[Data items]
####

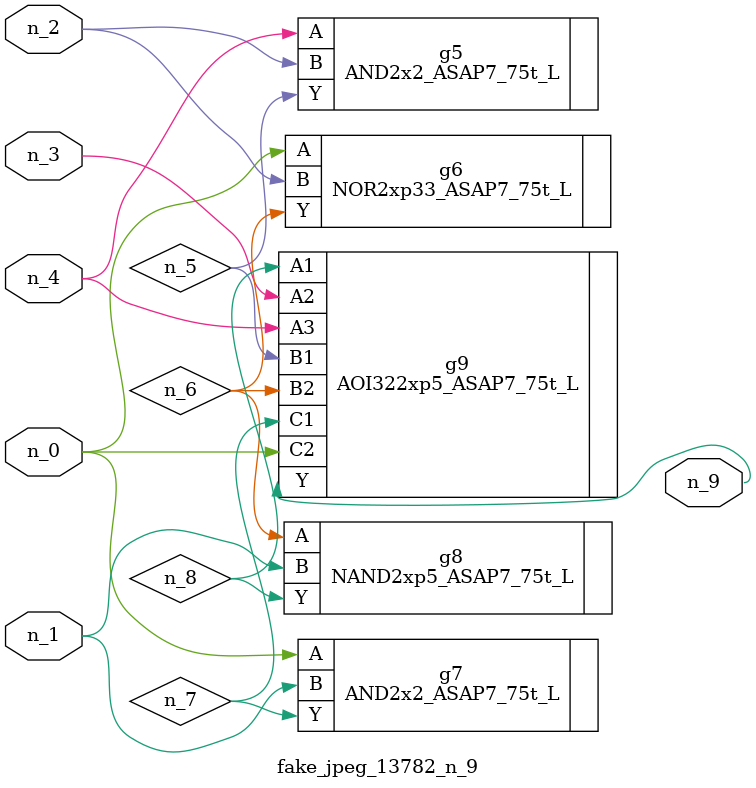
<source format=v>
module fake_jpeg_13782_n_9 (n_3, n_2, n_1, n_0, n_4, n_9);

input n_3;
input n_2;
input n_1;
input n_0;
input n_4;

output n_9;

wire n_8;
wire n_6;
wire n_5;
wire n_7;

AND2x2_ASAP7_75t_L g5 ( 
.A(n_4),
.B(n_2),
.Y(n_5)
);

NOR2xp33_ASAP7_75t_L g6 ( 
.A(n_0),
.B(n_2),
.Y(n_6)
);

AND2x2_ASAP7_75t_L g7 ( 
.A(n_0),
.B(n_1),
.Y(n_7)
);

NAND2xp5_ASAP7_75t_L g8 ( 
.A(n_6),
.B(n_1),
.Y(n_8)
);

AOI322xp5_ASAP7_75t_L g9 ( 
.A1(n_8),
.A2(n_3),
.A3(n_4),
.B1(n_5),
.B2(n_6),
.C1(n_7),
.C2(n_0),
.Y(n_9)
);


endmodule
</source>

####

Whenever a line above includes the string "input", copy it.

TASK RESULT -
input n_3;
input n_2;
input n_1;
input n_0;
input n_4;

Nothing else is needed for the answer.